Oracles: How Prediction Markets Turn Employees into Visionaries by Donald N. Thompson
Author:Donald N. Thompson
Language: eng
Format: mobi
Publisher: Harvard Business Review Press
Published: 2012-05-21T14:00:00+00:00
PART THREE
Where Can Markets Take Us?
11
Way-Outside-the-Box Markets
Casting Calls and Epidemiology
That rainbow song is no good.
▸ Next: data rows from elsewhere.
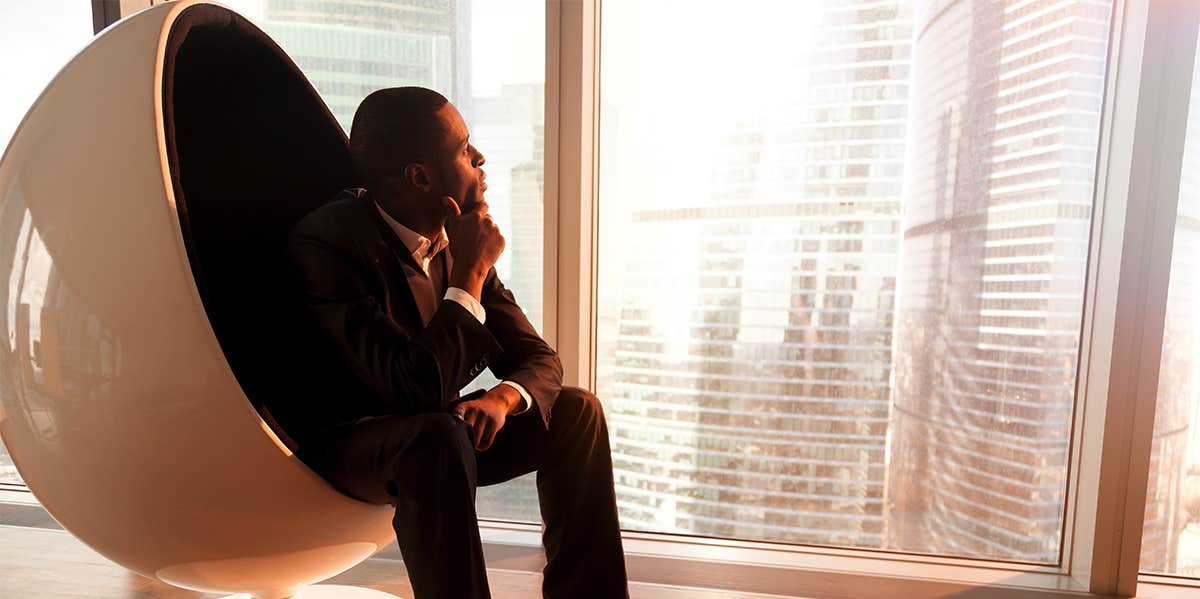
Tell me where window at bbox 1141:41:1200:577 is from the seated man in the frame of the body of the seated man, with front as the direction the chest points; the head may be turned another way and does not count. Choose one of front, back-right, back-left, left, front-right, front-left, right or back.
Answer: front-left

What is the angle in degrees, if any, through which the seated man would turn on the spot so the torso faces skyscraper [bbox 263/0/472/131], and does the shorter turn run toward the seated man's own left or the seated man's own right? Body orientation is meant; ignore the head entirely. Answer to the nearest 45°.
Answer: approximately 135° to the seated man's own left

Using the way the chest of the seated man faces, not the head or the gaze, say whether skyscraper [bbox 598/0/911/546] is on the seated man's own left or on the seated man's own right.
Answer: on the seated man's own left

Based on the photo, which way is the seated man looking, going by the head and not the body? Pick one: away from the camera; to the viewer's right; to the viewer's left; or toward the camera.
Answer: to the viewer's right

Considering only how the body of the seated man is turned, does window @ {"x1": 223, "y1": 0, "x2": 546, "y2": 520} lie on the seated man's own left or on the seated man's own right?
on the seated man's own left

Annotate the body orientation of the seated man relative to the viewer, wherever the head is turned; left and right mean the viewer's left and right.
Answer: facing the viewer and to the right of the viewer

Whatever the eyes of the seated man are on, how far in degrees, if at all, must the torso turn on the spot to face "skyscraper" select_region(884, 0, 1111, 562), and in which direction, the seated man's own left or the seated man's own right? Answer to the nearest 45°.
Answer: approximately 45° to the seated man's own left

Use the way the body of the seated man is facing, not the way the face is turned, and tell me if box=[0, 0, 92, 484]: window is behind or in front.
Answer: behind
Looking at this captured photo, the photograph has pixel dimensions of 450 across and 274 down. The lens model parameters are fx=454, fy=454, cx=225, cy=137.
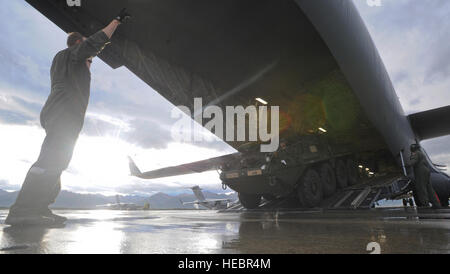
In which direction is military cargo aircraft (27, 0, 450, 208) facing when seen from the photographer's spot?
facing away from the viewer and to the right of the viewer

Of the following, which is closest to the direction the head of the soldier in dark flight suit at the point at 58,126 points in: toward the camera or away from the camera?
away from the camera

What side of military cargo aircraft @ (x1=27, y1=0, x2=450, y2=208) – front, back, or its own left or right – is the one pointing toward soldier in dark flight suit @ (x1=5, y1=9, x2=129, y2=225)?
back

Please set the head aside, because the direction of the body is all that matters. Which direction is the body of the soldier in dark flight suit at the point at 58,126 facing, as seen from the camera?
to the viewer's right
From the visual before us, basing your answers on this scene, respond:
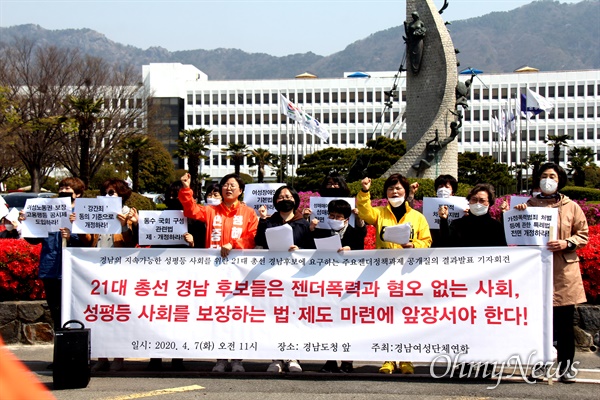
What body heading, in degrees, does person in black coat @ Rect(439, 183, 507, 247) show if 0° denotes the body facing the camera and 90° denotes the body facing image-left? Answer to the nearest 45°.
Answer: approximately 0°

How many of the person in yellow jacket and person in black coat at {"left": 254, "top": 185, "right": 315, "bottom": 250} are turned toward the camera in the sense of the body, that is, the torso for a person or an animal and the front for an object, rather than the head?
2

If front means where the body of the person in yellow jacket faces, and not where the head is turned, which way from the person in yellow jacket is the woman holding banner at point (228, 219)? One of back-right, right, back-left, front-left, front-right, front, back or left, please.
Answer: right

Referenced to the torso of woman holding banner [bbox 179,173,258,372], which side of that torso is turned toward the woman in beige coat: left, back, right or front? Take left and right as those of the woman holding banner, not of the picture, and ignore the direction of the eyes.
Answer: left

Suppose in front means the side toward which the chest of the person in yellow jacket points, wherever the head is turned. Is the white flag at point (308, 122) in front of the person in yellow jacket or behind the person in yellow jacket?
behind
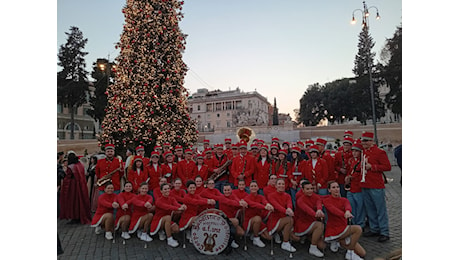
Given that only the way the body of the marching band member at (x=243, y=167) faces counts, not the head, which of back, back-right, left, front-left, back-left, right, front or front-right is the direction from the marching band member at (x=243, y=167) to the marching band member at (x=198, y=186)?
front-right

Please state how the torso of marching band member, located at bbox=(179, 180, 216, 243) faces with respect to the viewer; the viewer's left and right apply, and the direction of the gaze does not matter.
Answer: facing the viewer and to the right of the viewer

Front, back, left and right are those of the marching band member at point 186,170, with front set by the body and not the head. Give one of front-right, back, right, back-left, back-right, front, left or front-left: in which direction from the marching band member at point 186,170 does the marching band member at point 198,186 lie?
front

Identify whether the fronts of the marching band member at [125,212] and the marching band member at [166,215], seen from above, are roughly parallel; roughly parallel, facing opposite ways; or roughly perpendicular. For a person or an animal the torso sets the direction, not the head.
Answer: roughly parallel

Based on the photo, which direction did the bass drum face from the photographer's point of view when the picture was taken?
facing the viewer

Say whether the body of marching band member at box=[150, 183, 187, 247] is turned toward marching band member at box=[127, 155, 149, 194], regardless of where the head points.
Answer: no

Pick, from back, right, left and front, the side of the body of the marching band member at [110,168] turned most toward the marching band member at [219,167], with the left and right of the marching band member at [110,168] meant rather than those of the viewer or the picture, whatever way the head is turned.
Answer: left

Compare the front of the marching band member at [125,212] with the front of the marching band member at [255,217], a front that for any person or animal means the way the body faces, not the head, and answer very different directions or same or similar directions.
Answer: same or similar directions

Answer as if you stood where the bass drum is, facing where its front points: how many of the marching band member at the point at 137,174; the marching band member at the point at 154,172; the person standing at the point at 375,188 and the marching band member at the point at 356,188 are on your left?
2

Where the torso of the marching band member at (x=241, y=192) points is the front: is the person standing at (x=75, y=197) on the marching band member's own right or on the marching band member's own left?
on the marching band member's own right

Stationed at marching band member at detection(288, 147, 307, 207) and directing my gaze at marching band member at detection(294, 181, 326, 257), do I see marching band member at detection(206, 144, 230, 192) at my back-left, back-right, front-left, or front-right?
back-right

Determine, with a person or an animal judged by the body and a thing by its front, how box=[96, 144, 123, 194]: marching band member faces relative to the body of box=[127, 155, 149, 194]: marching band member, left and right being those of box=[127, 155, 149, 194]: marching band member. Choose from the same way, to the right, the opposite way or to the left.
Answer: the same way

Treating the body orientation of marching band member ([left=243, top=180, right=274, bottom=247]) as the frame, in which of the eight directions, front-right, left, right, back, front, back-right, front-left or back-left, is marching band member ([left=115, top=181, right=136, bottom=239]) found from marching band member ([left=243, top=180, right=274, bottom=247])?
back-right

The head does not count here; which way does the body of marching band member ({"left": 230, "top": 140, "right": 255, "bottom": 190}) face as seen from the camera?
toward the camera

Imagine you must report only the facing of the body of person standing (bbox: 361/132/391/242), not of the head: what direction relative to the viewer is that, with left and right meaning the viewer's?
facing the viewer and to the left of the viewer

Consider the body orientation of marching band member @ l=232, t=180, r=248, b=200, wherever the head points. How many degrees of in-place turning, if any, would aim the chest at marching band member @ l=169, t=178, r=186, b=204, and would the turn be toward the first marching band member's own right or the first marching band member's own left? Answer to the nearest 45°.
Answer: approximately 90° to the first marching band member's own right

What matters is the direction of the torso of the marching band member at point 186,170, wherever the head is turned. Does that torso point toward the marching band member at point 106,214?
no

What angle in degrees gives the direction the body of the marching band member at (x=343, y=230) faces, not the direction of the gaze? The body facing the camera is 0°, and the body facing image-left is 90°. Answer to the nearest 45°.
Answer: approximately 315°

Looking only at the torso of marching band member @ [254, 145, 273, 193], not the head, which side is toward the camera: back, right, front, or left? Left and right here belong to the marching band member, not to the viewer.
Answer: front

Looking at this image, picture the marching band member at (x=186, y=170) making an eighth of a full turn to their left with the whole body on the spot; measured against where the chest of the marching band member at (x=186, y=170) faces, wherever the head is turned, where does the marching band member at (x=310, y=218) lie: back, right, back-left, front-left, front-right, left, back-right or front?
front
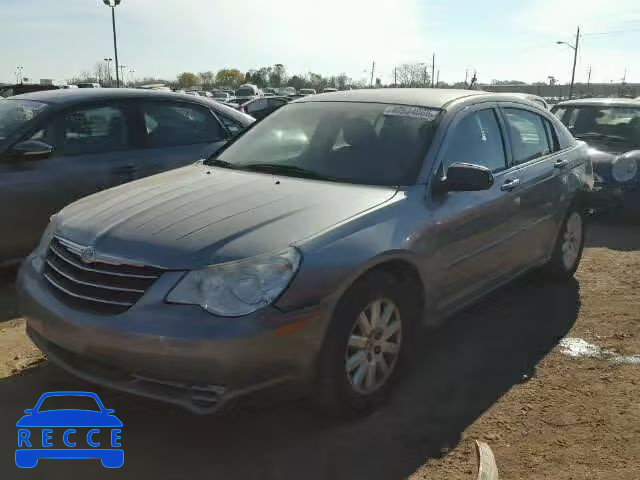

Take it out.
—MGM memo criticizing the first cut of the movie The Wizard of Oz, 1938
There will be one million cases of AIDS in Britain by 1991.
—World Health Organization 1989 report on the AIDS outbreak [actual 1991 count: 7,699]
THE PREDICTION MARKETS described in previous chapters reflect straightforward, in-the-box thinking; all that is required is application of the premise, “None of us is as smart as all of us.” But as with Google’s tracking of the Evanston tribe (chapter 7), there are applications that move outside the box, and might never have occurred to even an avid proponent of markets. These include casting a musical comedy, tracking epidemics, assessing the success of a program to raise reading scores of sixth-grade students, and selecting players for a renowned football team. Each is presented with the hope it may suggest to the reader even more creative applications.
How about casting a major stage production using a televised prediction exercise? In 2006, composer Andrew Lloyd Webber, creator of The Phantom of the Opera, Jesus Christ Superstar, and Evita, among others, used a London television audience in a multiweek talent series, How Do You Solve a Problem Like Maria? The goal was to identify the ideal Maria von Trapp to star in Lloyd Webber’s production of Rogers and Hammerstein’s classic The Sound of Music in London’s West End.
Lloyd Webber had first invited movie actor Scarlett Johansson to play the lead. This is a long-established way for a producer to create publicity and boost advance ticket sales: cast a celebrity and publicize the signing. But Johansson did not want to commit to live theater for a year when her movie career was taking off.
Using a television audience to judge talent had a previous and better-known application—the Fox TV hit American Idol. This singing competition allows viewers to vote by text message or telephone on the best singers and rockers. But Idol asks who viewers like most. The Sound of Music producers did not ask audiences to choose the best performer. Early in the program, Lloyd Webber described what audiences should look for: a woman who looked close in age to the eldest von Trapp daughter, could portray the innocence that characterizes Maria, and had a voice to fill a sixteen-hundred-seat theater. The role of Maria Augusta Rainer von Trapp, made famous by Mary Martin on stage and Julie Andrews on the screen, has been called the “biggest job on stage.”
Fifty candidates were chosen from three hundred who responded to an audition call. Thirty of the fifty had serious experience in musical comedy. Each week, a studio and television audience viewed several performances and voted off the candidates who were thought furthest from Lloyd Webber’s criteria. The voting process mimicked a prediction market. Each television viewer had up to six votes each week, through separate telephone calls. Since each call cost about £1 ($1.50), the casual viewer did not vote. Interested viewers might invest £1 each week in casting a single vote for their favorite.